Au cours du déjeuner, le prince héritier reproche cette fois au Chef du gouvernement ibérique son refus d’évoquer les revendications marocaines sur Sebta et Melilia. « Ma réponse lui a bien sûr déplu », écrit Aznar sans donner plus de détails, mais qu’on devine aisément. Ses rapports avec Mohammed VI sont encore plus tendus qu’avec Hassan II. A la mort de ce dernier, Aznar et le roi Juan Carlos se rendent à ses obsèques. En larmes, le souverain espagnol déclare alors à Mohammed VI : « Hassan II était comme mon frère aîné ». Ce à quoi le jeune roi répond : « Alors maintenant c’est moi qui suis ton frère aîné ». L’échange ne tombe pas dans l’oreille d’un sourd : « Au vu de la politique étrangère du Maroc, j’ai immédiatement pensé qu’en revanche, le frère aîné de Mohammed VI était Jacques Chirac », écrit Aznar.

Complot avec la France

L’idée est récurrente. Pour José Maria Aznar, il ne fait aucun doute que la France et le Maroc entretiennent une étroite relation afin de « prendre l’Espagne […] en tenaille ». D’après lui, Mohammed VI s’est « aligné avec la France contre les intérêts de l’Espagne », tandis que le président Jacques Chirac, qu’Aznar déteste cordialement, se comporte en « paternaliste ». La crise diplomatique autour de l’îlot Leïla, qui a eu lieu en juillet 2002, illustre parfaitement sa vision des relations franco-marocaines : « Il est difficile de savoir ce qu’il a pris à Mohammed VI de commettre une erreur stratégique du calibre de l’occupation illégale de l’îlot Leïla. Sans doute l’appui sans équivoque qu’il a reçu de la France ».
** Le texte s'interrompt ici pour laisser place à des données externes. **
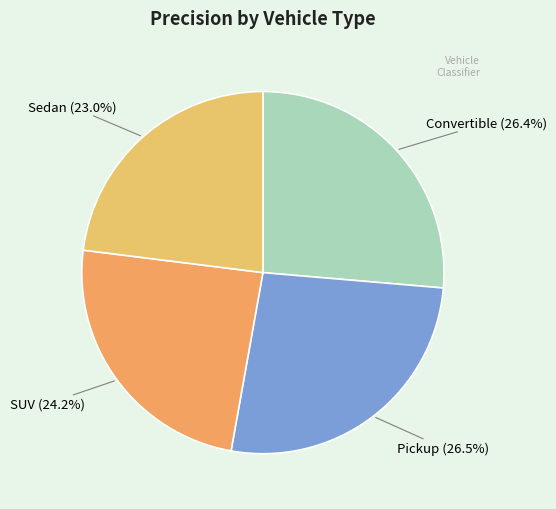

True or false: Convertible accounts for 26% of the total.

True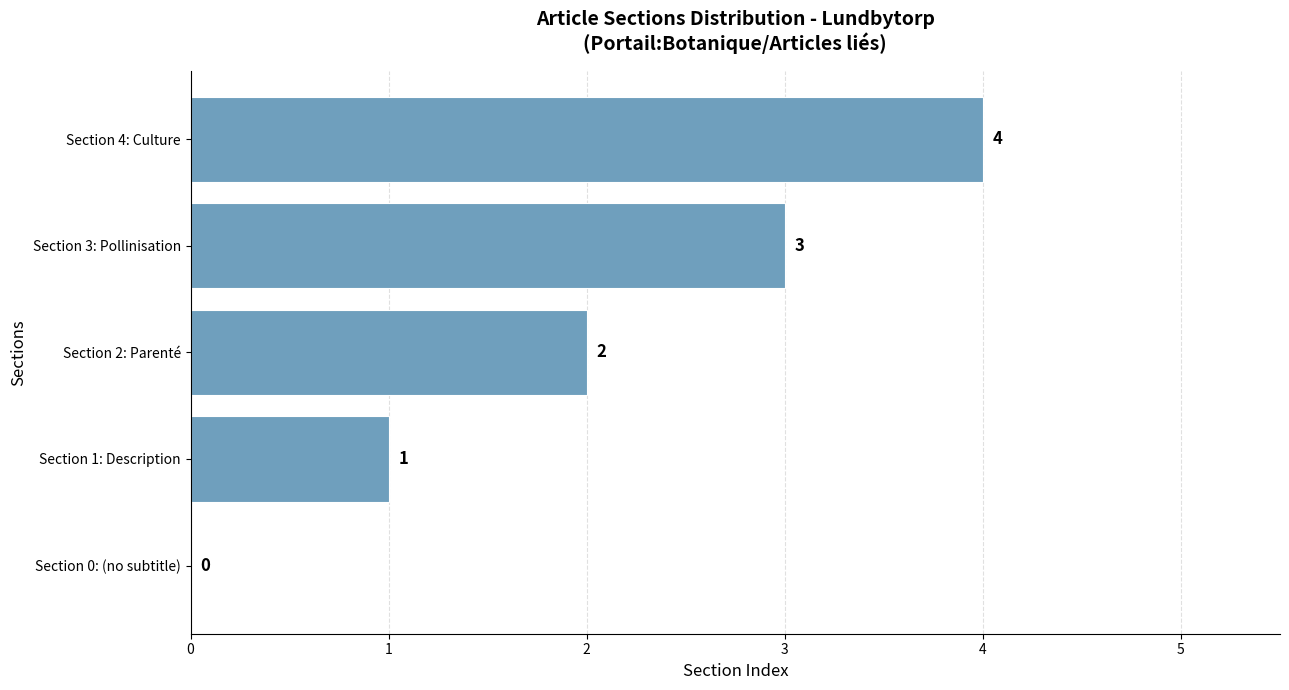

The chart shows a value of 3 at Section 2: Parenté. True or false?

False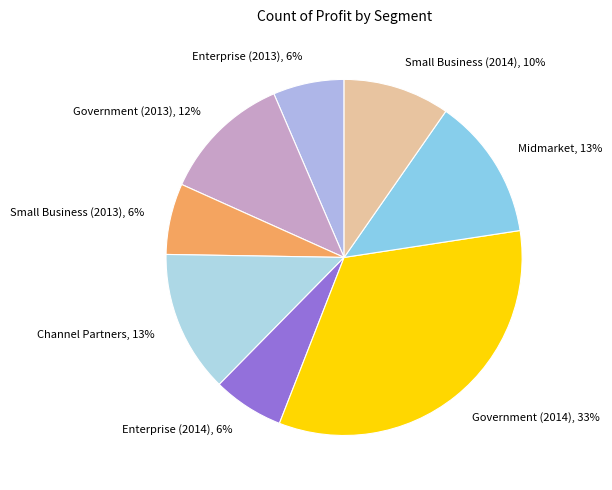

What is the ratio of the value at Enterprise (2014) to the value at Small Business (2013)?

1.0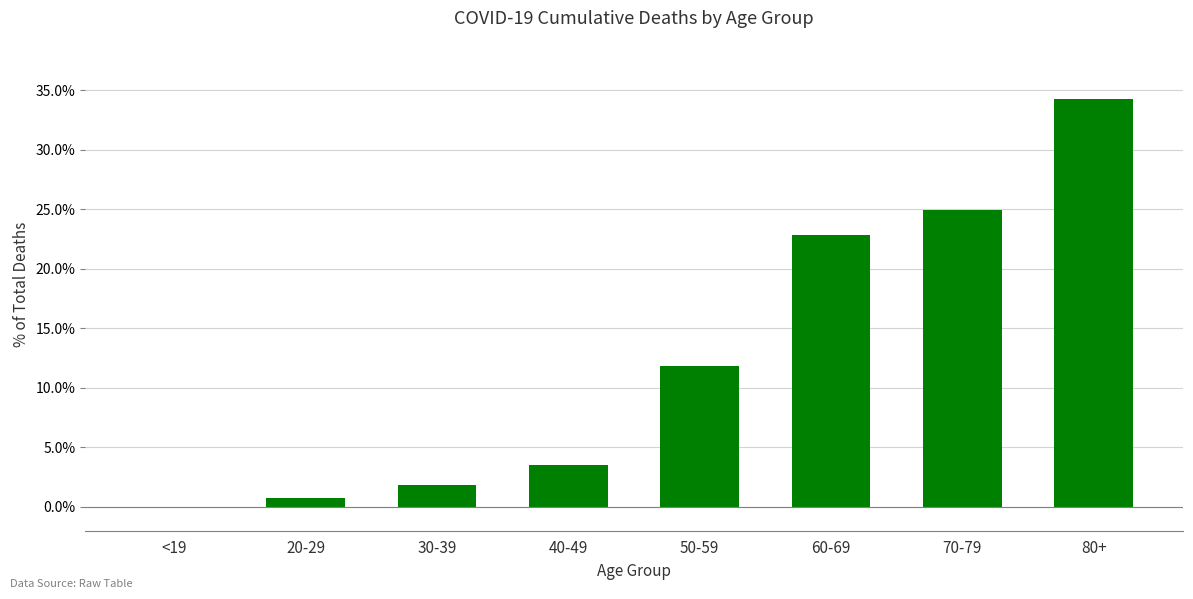

What is the greatest value displayed?

34.2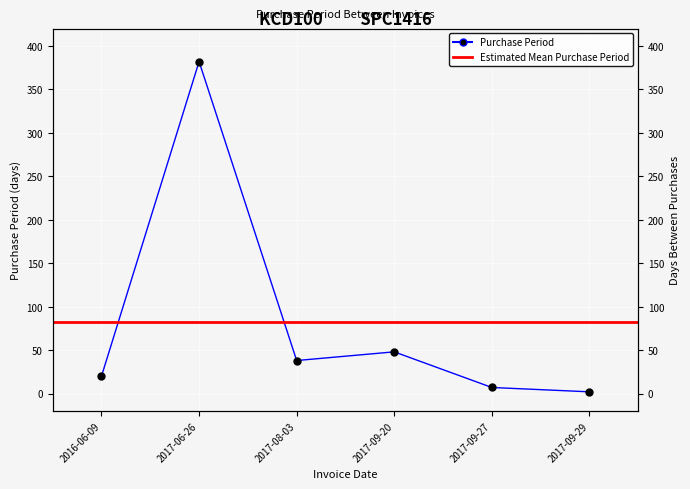

How many points are lower than both their immediate neighbors (excluding endpoints)?

1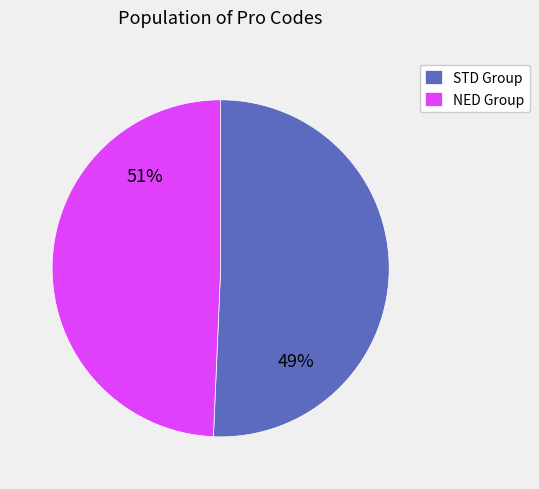

Does STDPRO0528 account for over 50% of the chart?

No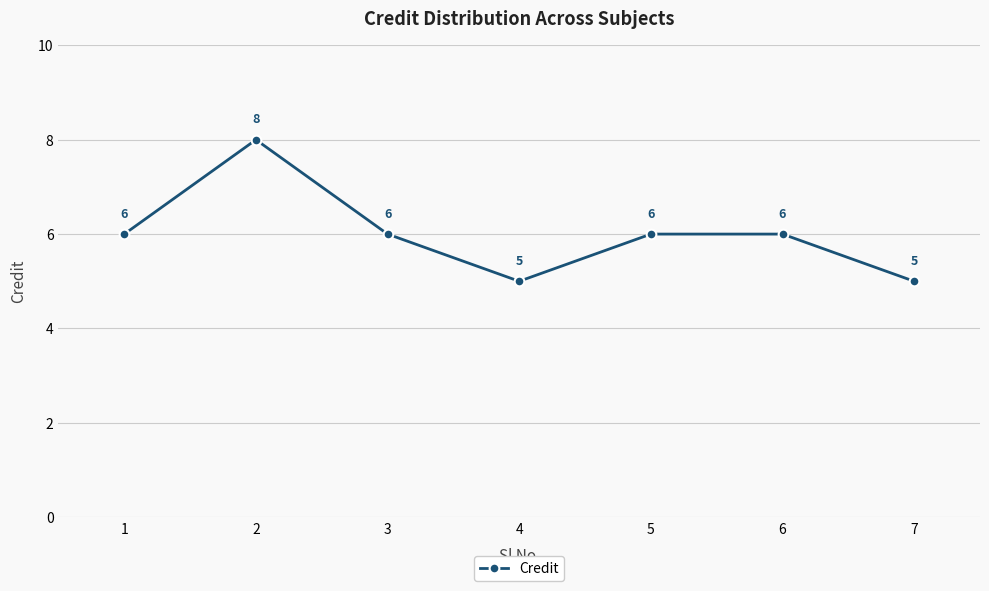

Reading left to right, list all the values displayed in this chart.

6	8	6	5	6	6	5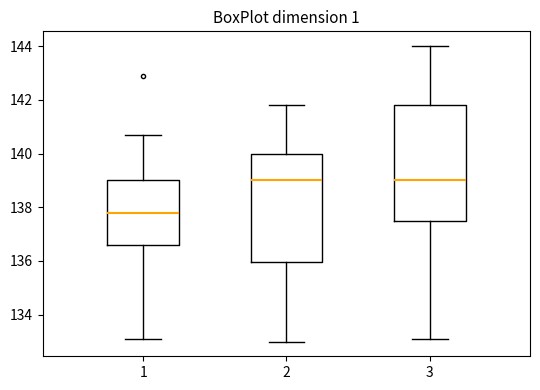

Reading left to right, read every box against the y-axis: the position of its median line, the range the box covers, and the ends of its whiskers. The values are not printed on the chart, so give them approximately, as read against the axis.

1: median 137.8, box 136.6 to 139.0, whiskers 133.2 to 140.8
2: median 139.0, box 136.0 to 140.0, whiskers 133.0 to 141.8
3: median 139.0, box 137.6 to 141.8, whiskers 133.2 to 144.0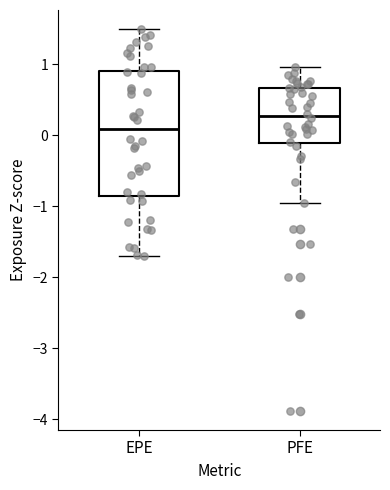

Comparing the boxes themselves (not the whiskers), which one is the tallest?

EPE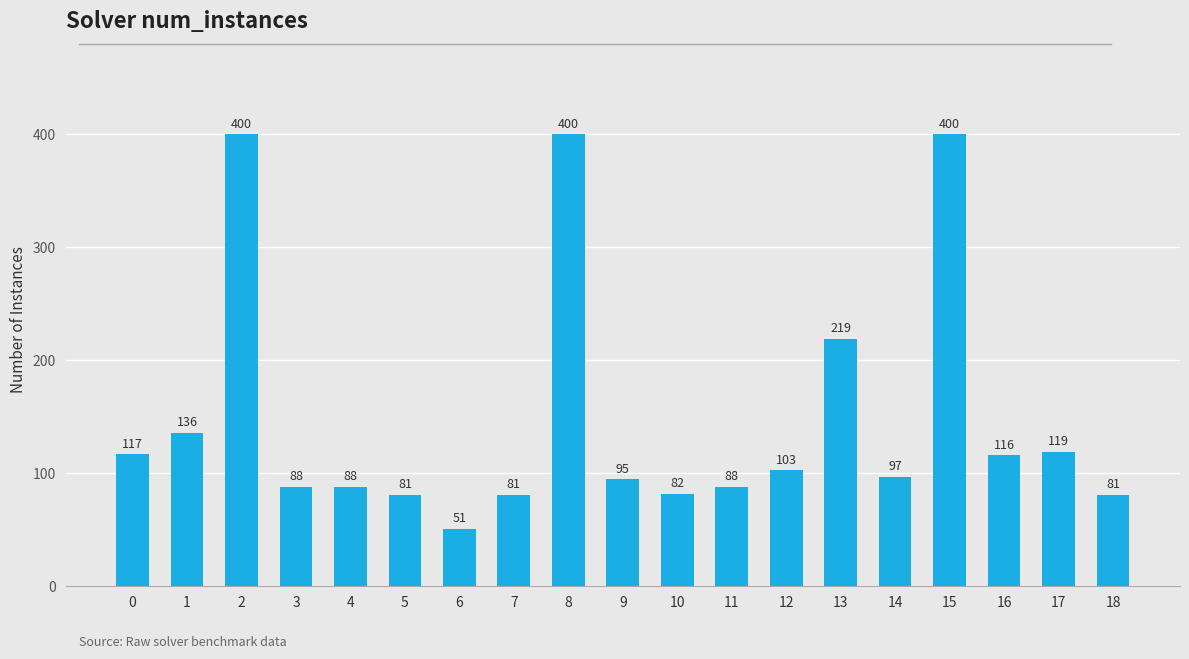

True or false: the data shows 142 at 7.

False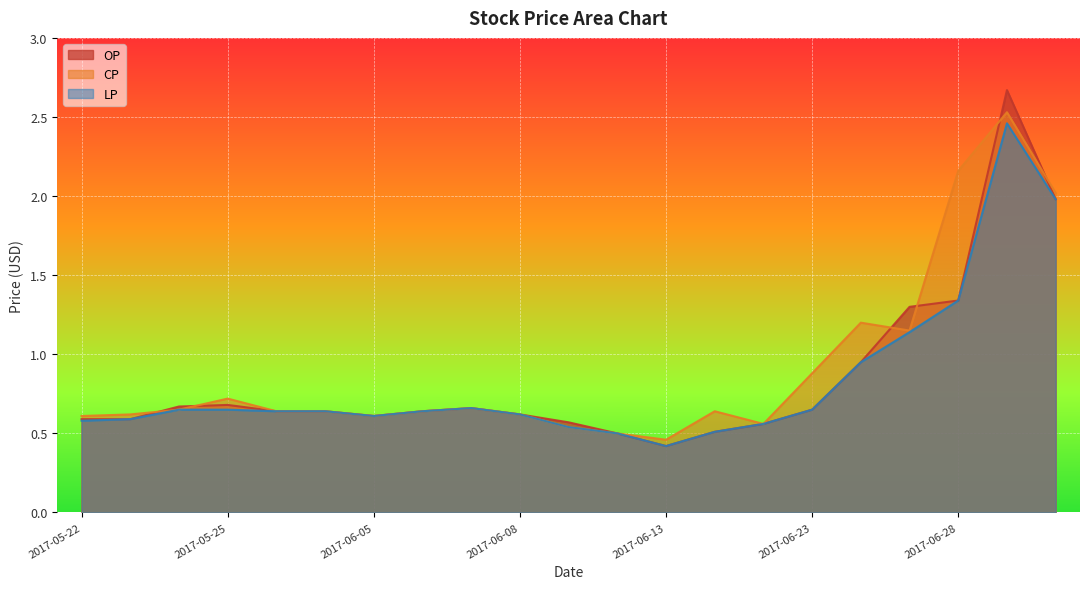

How many times do CP and OP cross each other?

6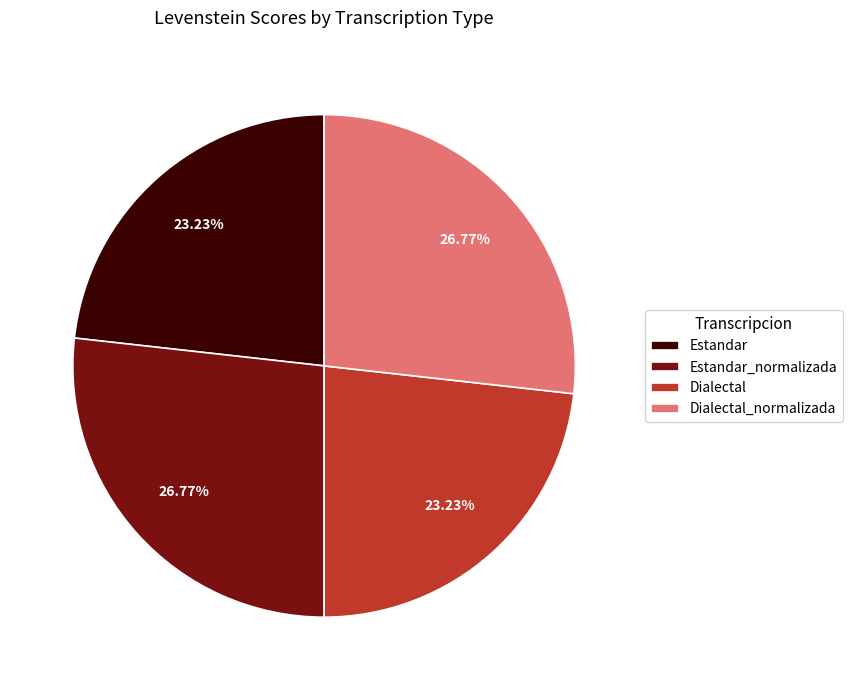

Is there any slice that represents more than half of the pie?

No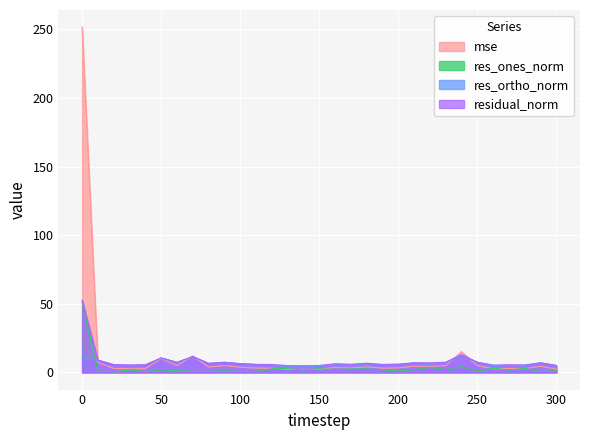

What is the maximum value for mse?

251.5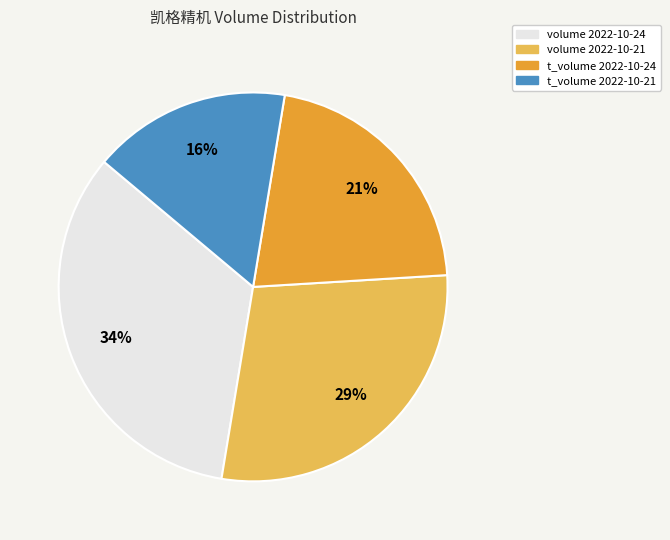

Count the number of slices in the pie.

4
Le 11 juillet 2002, quand Aznar apprend que l’îlot Leïla, revendiqué par l’Espagne, est occupé par une unité de gendarmerie marocaine, il prévient d’abord Juan-Carlos et appelle ensuite le Premier ministre marocain, Abderrahman Youssoufi, « un vieux socialiste et ami de l’Espagne, que je connaissais bien ». Mais Youssoufi déclare n’être au courant de rien, puis ne donne plus aucune nouvelle. Un comportement qui étaye la version d’Aznar, persuadé que l’attaque a été fomentée par le Palais et la France. Enfin, l’ex-dirigeant espagnol légitime sa contre-attaque démesurée (28 unités de commandos avec une aide de la marine et de l’armée de l’air) par la thèse d’une possible occupation marocaine de Sebta et Melilia. Malgré toutes les justifications possibles, cette crise diplomatique a définitivement entaché le mauvais souvenir qu’a laissé José Maria Aznar au Maroc. Un souvenir qui perdure encore.